Records for processing section start
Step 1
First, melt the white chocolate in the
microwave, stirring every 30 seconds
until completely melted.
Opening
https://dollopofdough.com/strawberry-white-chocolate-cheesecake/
Records for processing section end
In your reply, restate every entry exactly.

Step 1
First, melt the white chocolate in the
microwave, stirring every 30 seconds
until completely melted.
Opening
https://dollopofdough.com/strawberry-white-chocolate-cheesecake/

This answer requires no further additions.